### [Texte d'étude]
***

Déjà condamné en première instance puis en appel, Jérôme Kerviel risque cinq ans de prison ferme et 4,9 milliards de dommages et intérêts à rembourser. Une somme qui dépasse l’entendement : 4,9 milliards d'euros à rembourser, c'est 370 000 années du salaire minimum français (le SMIC) ou encore 20 Airbus A380.
Mais c'est aussi le montant que Jérôme Kerviel a fait perdre à sa banque, la Société Générale, en 2008. Si la Cour de cassation maintenait la peine prononcée en appel, le trader deviendrait du jour au lendemain l'homme le plus endetté du monde. Pourtant, rien d'anormal aux yeux de la justice. En l'état du droit de la jurisprudence, la partie civile doit être indemnisée à hauteur du montant du préjudice si celui-ci est avéré, sans condition de ressources. Si la décision est maintenue, l'ancien trader de 37 ans devra donc rembourser jusqu'à son dernier souffle, sauf si un arrangement à l'amiable est trouvé avec la banque.
Théorie du complot
L'avocat de Jérôme Kerviel, le très médiatique David Koubbi, maintient que le jeune courtier a été victime d'un « complot ». Selon lui, « la Société Générale est une banque gloutonne qui a une culture du résultat absolument délirante ». Il assure que tout le monde était au courant des agissements du « trader junior dont les objectifs ont été augmentés de 1 700% » avant de conclure : « Comprenez bien que lorsqu'une banque assigne à son trader une augmentation d'objectif de 1 700%, il est difficile de penser qu'elle ne sait pas ce [qu'il] fait ». Pour l’avocat, la banque se serait servie de « l’affaire Kerviel » pour dissimuler des pertes subies sur le marché des crédits hypothécaires américains, les « subprimes ». Lors de son procès en appel en octobre 2012, David Koubbi avait déjà plaidé cette théorie du complot mais avait échoué à faire innocenter son client. L'ancien P-DG de la Société Générale, Daniel Bouton, avait alors qualifié cette hypothèse de « n'importe quoi », notamment par manque de preuves.
Preuves insuffisantes
En première instance puis en appel, la banque a bien reconnu une négligence mais a toujours affirmé que Jérôme Kerviel avait tout fait pour maquiller ses positions. Fin 2007, le jeune trader jouait avec une cinquantaine de milliards d'euros qu'il plaçait sur différents marchés plus ou moins fiables.

***

[Éléments listés dans un jeu de données]

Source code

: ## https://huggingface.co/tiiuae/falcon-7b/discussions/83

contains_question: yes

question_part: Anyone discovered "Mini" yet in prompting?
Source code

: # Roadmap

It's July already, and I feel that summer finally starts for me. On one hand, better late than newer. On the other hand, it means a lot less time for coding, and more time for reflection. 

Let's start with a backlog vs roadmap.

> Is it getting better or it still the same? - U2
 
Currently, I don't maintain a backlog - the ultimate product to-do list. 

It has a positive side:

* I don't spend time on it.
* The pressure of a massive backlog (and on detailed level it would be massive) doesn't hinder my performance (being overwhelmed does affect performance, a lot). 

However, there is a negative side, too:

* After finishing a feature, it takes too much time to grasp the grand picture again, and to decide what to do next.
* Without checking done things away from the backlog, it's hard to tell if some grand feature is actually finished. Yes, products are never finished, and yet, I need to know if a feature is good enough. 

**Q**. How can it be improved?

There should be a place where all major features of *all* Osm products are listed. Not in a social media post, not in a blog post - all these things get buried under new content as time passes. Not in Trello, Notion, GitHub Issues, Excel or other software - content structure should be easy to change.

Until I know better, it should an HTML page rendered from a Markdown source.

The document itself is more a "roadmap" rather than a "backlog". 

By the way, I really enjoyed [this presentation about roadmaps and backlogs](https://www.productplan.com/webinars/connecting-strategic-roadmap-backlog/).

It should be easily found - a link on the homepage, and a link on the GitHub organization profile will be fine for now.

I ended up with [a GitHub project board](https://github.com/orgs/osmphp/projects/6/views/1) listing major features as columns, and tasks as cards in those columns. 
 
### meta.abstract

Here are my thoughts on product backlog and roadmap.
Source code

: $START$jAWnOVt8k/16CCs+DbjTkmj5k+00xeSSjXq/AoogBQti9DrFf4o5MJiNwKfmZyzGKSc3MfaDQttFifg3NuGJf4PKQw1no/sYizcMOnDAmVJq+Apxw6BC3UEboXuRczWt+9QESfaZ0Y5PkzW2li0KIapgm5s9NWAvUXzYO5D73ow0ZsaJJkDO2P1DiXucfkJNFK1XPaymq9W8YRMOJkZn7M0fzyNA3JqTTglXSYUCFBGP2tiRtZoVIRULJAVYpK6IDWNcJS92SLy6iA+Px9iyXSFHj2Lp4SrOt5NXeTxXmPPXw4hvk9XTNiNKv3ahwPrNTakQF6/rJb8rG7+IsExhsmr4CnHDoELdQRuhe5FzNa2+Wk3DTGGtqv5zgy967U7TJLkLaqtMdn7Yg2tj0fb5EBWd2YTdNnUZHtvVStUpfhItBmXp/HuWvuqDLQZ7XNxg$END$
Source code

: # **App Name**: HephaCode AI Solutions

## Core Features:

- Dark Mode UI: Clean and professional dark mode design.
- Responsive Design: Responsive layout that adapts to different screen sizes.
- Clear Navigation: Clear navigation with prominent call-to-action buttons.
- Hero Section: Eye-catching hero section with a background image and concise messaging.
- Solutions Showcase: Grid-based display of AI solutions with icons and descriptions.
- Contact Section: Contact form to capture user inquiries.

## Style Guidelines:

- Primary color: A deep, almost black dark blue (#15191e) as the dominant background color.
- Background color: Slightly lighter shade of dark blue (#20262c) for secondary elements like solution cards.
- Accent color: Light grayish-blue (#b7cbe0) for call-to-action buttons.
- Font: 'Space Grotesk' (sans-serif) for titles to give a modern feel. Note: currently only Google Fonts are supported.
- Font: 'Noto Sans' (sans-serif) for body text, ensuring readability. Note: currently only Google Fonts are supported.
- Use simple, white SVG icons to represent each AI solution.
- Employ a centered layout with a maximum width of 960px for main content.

***

### [Travail à faire]
a) Dans le texte sur l'affaire Kerviel, à combien d'années de salaire minimum correspondent les 4,9 milliards d'euros à rembourser ?
b) Poursuivez le texte sur l'affaire Kerviel à partir de sa dernière phrase.

### [Réponses attendues]
a) À 370 000 années de SMIC.

b)
Inconscience, appât du gain ou objectifs fixés par la banque ? La justice a finalement retenu que Jérôme Kerviel est l'unique responsable de cette mésaventure qui s'est soldée par une perte de 4,9 milliards d'euros pour la banque. Les juges considèrent que le jeune loup a trompé toute sa hiérarchie en s'introduisant dans les systèmes de données informatiques pour camoufler ses positions. Ainsi, il a réussi pendant plusieurs semaines à éteindre les alertes informatiques et à échapper aux contrôles.
Le trader, simple rouage
Certains salariés de la Société Générale ne croient pas en l'innocence de la banque et affirment avoir vu les agissements de Jérôme Kerviel. Or s'il existe des témoins, la direction était forcément au courant. C'est ce que défend Sylvain P. qui travaillait dans la salle des marchés des produits dérivés avec Jérôme Kerviel : « On voyait son volume d'activité, je le voyais. Ca générait un chiffre d'affaires énorme. Des appels de marge au milliard d'euros étaient réglés. Ce n'était pas une note de frais de Jérôme Kerviel, ça ne tient pas la route », explique t-il. Imbriqué dans la hiérarchie très contrôlée de la Société Générale, Sylvain P. rappelle que le trader n'est « qu'un élément dans une chaîne de production ».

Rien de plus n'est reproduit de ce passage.